The operational systems of an enterprise (such as accounting, personnel, and payroll)
generate voluminous amounts of data. The high quality of the data is most important;
therefore, data undergoes extraction, cleansing, and transformation based on business
rules about its suitability. Then, this high quality data is loaded onto the data
warehouse database. When queried appropriately, this database generates business
intelligence -- the real power of data warehousing. Such business intelligence permits an
enterprise to discover what is going on and what is needed to improve. Learning to
systemize business processes that are effective means a better bottom line and
profitability. Data warehousing is a journey, not a destination because it initially must
be developed and then maintained as a system over time. This involves a continual process
of data retrieval, analyses, and discovery.
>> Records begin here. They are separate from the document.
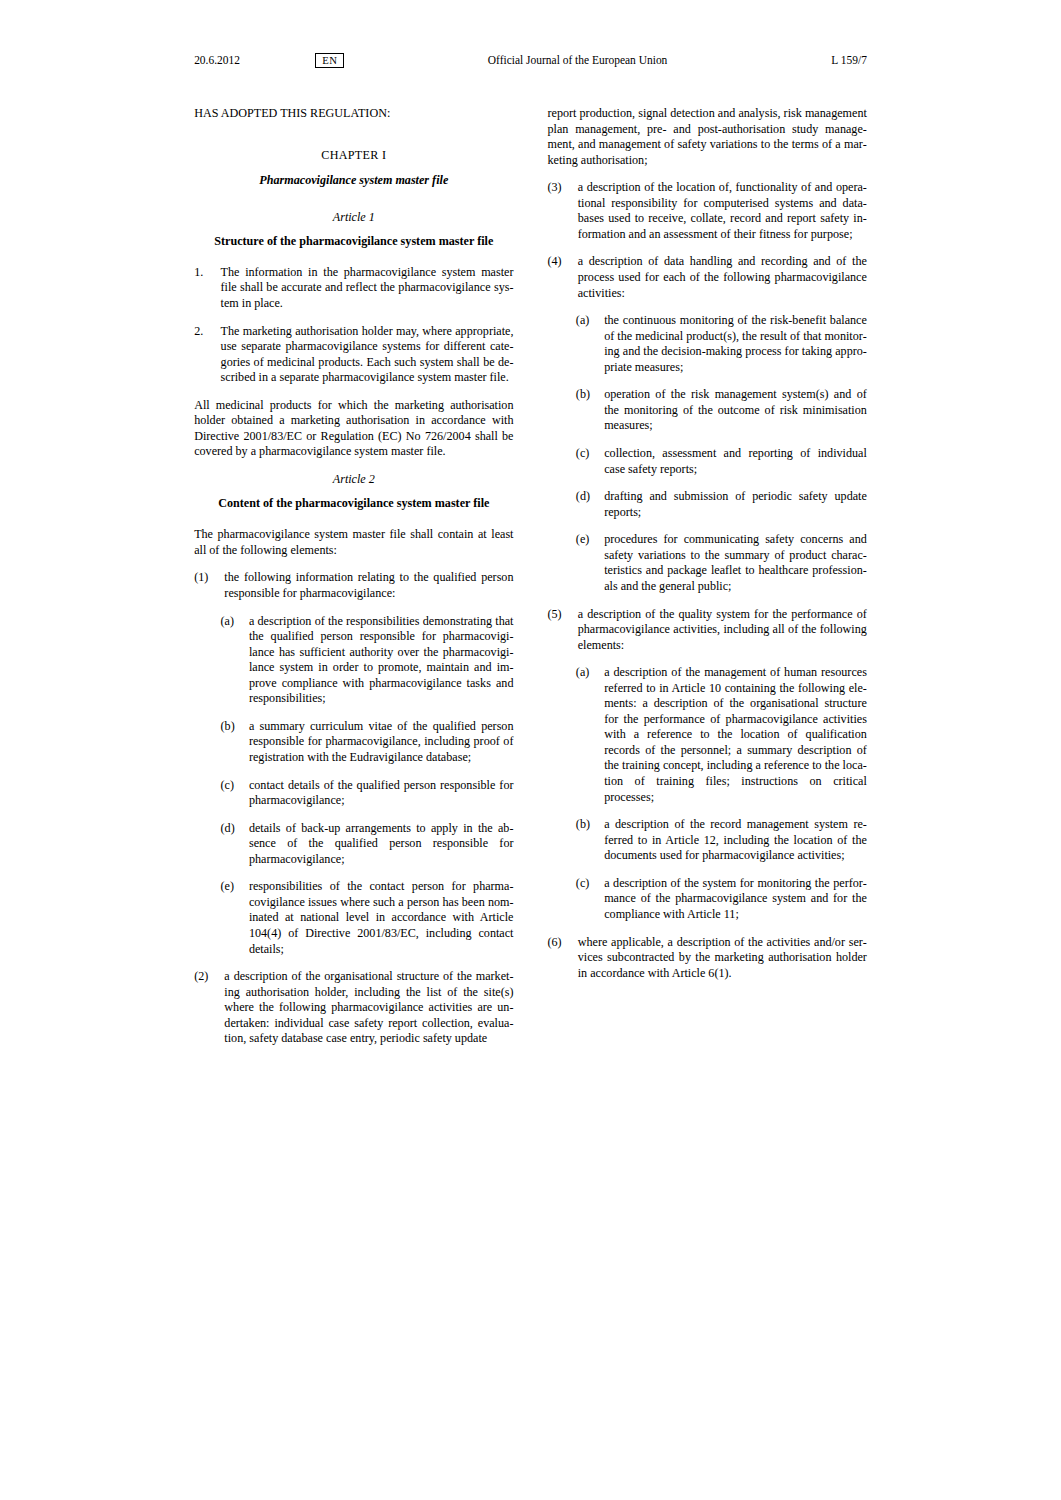20.6.2012
EN
Official Journal of the European Union
L 159/7
HAS ADOPTED THIS REGULATION:
CHAPTER I
Pharmacovigilance system master file
Article 1
Structure of the pharmacovigilance system master file
1.
The information in the pharmacovigilance system master file shall be accurate and reflect the pharmacovigilance system in place.
2.
The marketing authorisation holder may, where appropriate, use separate pharmacovigilance systems for different categories of medicinal products. Each such system shall be described in a separate pharmacovigilance system master file.
All medicinal products for which the marketing authorisation holder obtained a marketing authorisation in accordance with Directive 2001/83/EC or Regulation (EC) No 726/2004 shall be covered by a pharmacovigilance system master file.
Article 2
Content of the pharmacovigilance system master file
The pharmacovigilance system master file shall contain at least all of the following elements:
(1)
the following information relating to the qualified person responsible for pharmacovigilance:
(a)
a description of the responsibilities demonstrating that the qualified person responsible for pharmacovigilance has sufficient authority over the pharmacovigilance system in order to promote, maintain and improve compliance with pharmacovigilance tasks and responsibilities;
(b)
a summary curriculum vitae of the qualified person responsible for pharmacovigilance, including proof of registration with the Eudravigilance database;
(c)
contact details of the qualified person responsible for pharmacovigilance;
(d)
details of back-up arrangements to apply in the absence of the qualified person responsible for pharmacovigilance;
(e)
responsibilities of the contact person for pharmacovigilance issues where such a person has been nominated at national level in accordance with Article 104(4) of Directive 2001/83/EC, including contact details;
(2)
a description of the organisational structure of the marketing authorisation holder, including the list of the site(s) where the following pharmacovigilance activities are undertaken: individual case safety report collection, evaluation, safety database case entry, periodic safety update
report production, signal detection and analysis, risk management plan management, pre- and post-authorisation study management, and management of safety variations to the terms of a marketing authorisation;
(3)
a description of the location of, functionality of and operational responsibility for computerised systems and databases used to receive, collate, record and report safety information and an assessment of their fitness for purpose;
(4)
a description of data handling and recording and of the process used for each of the following pharmacovigilance activities:
(a)
the continuous monitoring of the risk-benefit balance of the medicinal product(s), the result of that monitoring and the decision-making process for taking appropriate measures;
(b)
operation of the risk management system(s) and of the monitoring of the outcome of risk minimisation measures;
(c)
collection, assessment and reporting of individual case safety reports;
(d)
drafting and submission of periodic safety update reports;
(e)
procedures for communicating safety concerns and safety variations to the summary of product characteristics and package leaflet to healthcare professionals and the general public;
(5)
a description of the quality system for the performance of pharmacovigilance activities, including all of the following elements:
(a)
a description of the management of human resources referred to in Article 10 containing the following elements: a description of the organisational structure for the performance of pharmacovigilance activities with a reference to the location of qualification records of the personnel; a summary description of the training concept, including a reference to the location of training files; instructions on critical processes;
(b)
a description of the record management system referred to in Article 12, including the location of the documents used for pharmacovigilance activities;
(c)
a description of the system for monitoring the performance of the pharmacovigilance system and for the compliance with Article 11;
(6)
where applicable, a description of the activities and/or services subcontracted by the marketing authorisation holder in accordance with Article 6(1).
Data warehousing is an ongoing process, not something that is built once and left to
run. Some best practices for data warehousing consist of the following:
Build organizational commitment while managing user expectations. This
translates into selecting the right sponsor from the business or IT side, securing
funding, and having an overall project driver (usually a technical person) responsible for
results. Data warehousing is about servicing users. Users need to understand the
functionality and performance capabilities for it. They need to realize that a prototype,
not a finished product is the initial deliverable with improved releases to follow.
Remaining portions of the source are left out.